Laryngeal cleft surgery is often tedious and difficult for the pediatric otolaryngologist who is limited by patient oral cavity size, visualization, instrument rotation, human tremor, and the need to protect the patient’s airway. TORS has been described as an option for these surgeries [6]. The ability to have a suitable view of the interarytenoid region and laryngeal cleft while maintaining airway safety through intubation is a noted benefit to these procedures. Recently Leonardis and colleagues described their experience with TORS-assisted LC repair in the pediatric population [6]. In this particular study, five patients were examined; all were extubated without complication and all passed subsequent 4-week postoperative swallowing examinations, demonstrating successful results [6]. The authors cited visualization, increased range of motion, and filtration of surgeon tremor as potential benefits in their experience [6].

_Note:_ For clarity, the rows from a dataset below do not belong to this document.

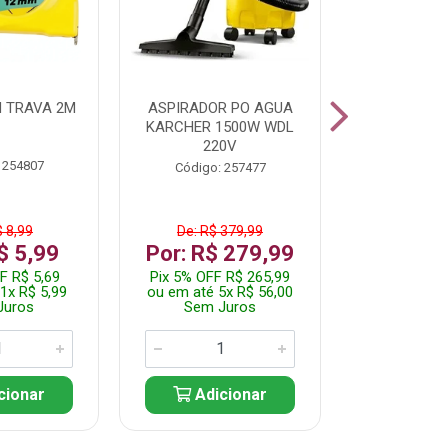
 TRAVA 2M
ASPIRADOR PO AGUA
KIT FERRAM
KARCHER 1500W WDL
220V
 254807
Código:
Código: 257477
$ 8,99
De: R$ 379,99
De: R$
$ 5,99
Por: R$ 279,99
Por: R$
F R$ 5,69
Pix 5% OFF R$ 265,99
Pix 5% OFF
1x R$ 5,99
ou em até 5x R$ 56,00
ou em até 1
Juros
Sem Juros
Sem J
cionar
Adicionar
Adic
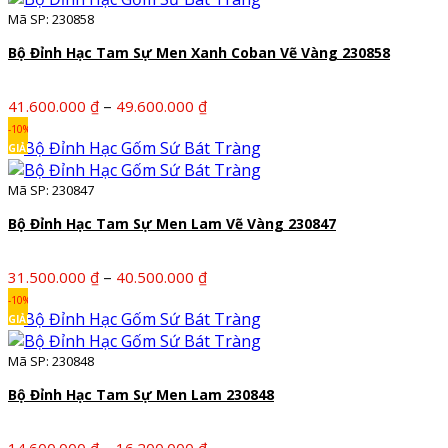
Mã SP: 230858
đến
28.800.000 ₫
Bộ Đỉnh Hạc Tam Sự Men Xanh Coban Vẽ Vàng 230858
Khoảng
–
41.600.000
₫
49.600.000
₫
giá:
-10%
từ
GIẢM
41.600.000 ₫
Mã SP: 230847
đến
49.600.000 ₫
Bộ Đỉnh Hạc Tam Sự Men Lam Vẽ Vàng 230847
Khoảng
–
31.500.000
₫
40.500.000
₫
giá:
-10%
từ
GIẢM
31.500.000 ₫
Mã SP: 230848
đến
40.500.000 ₫
Bộ Đỉnh Hạc Tam Sự Men Lam 230848
Khoảng
–
14.600.000
₫
16.200.000
₫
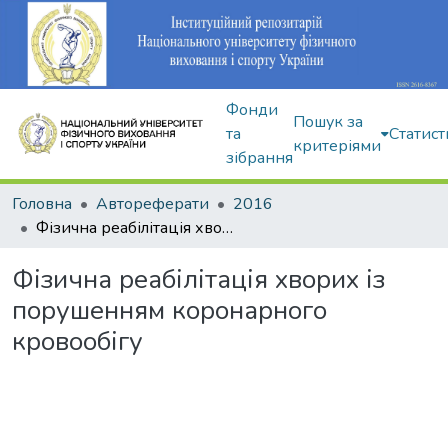
Фонди
Пошук за
та
Статист
критеріями
зібрання
Головна
Автореферати
2016
Фізична реабілітація хворих із порушенням коронарного кровообігу
Фізична реабілітація хворих із
порушенням коронарного
кровообігу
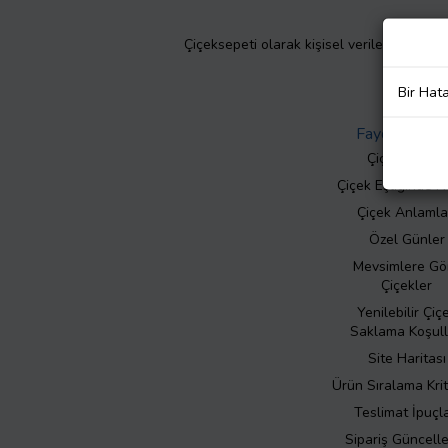
Çiçeksepeti olarak kişisel verilerinizin giz
Bir Hat
Faydalı Bilgil
Çiçek Bakımı
Çiçek Eşliğinde N
Çiçek Anlamla
Özel Günler
Mevsimlere Gö
Çiçekler
Yenilebilir Çiç
Saklama Koşull
Site Haritası
Ürün Sıralama Krit
Teslimat İpuçla
Sipariş Güncell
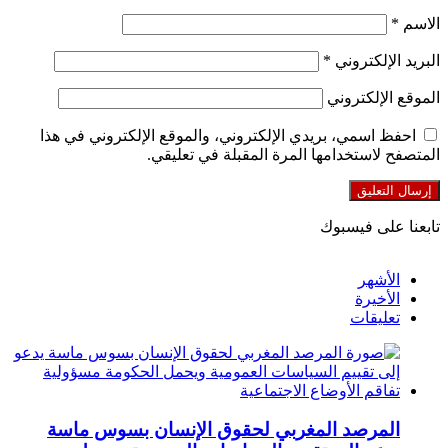
الاسم
*
البريد الإلكتروني
*
الموقع الإلكتروني
احفظ اسمي، بريدي الإلكتروني، والموقع الإلكتروني في هذا
المتصفح لاستخدامها المرة المقبلة في تعليقي.
تابعنا على فيسبوك
الأشهر
الأخيرة
تعليقات
المرصد المغربي لحقوق الإنسان بسوس ماسة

For the treatment of pharyngeal stenosis, similar limitations, as previously described in the pediatric population, remain true with the addition of a more limited view secondary to scar tissue and contracture. In a case series published, TORS technology was utilized for access to significant nasopharyngeal stenosis in an 8-year-old child [7]. Through the use of TORS visualization and operative instrumentation, scar division, flap elevation, and proper nasopharyngeal port creation were achieved [7]. This report, though limited, does demonstrate the expanding utilization of this technology.

Conclusion

In the pediatric population, limitations exist secondary to child size and associated access. Studies on this subject are sparse, but published data has demonstrated feasibility and promising outcomes without excessive complications when compared to traditional surgical technique [1,2,3, 5, 6]. Though this chapter focuses primarily on TORS directed at lingual, BOT, and laryngeal cleft surgical options, TORS has been reported to be successful for the treatment of pharyngeal stenosis and other oropharyngeal pathology in the pediatric population [7].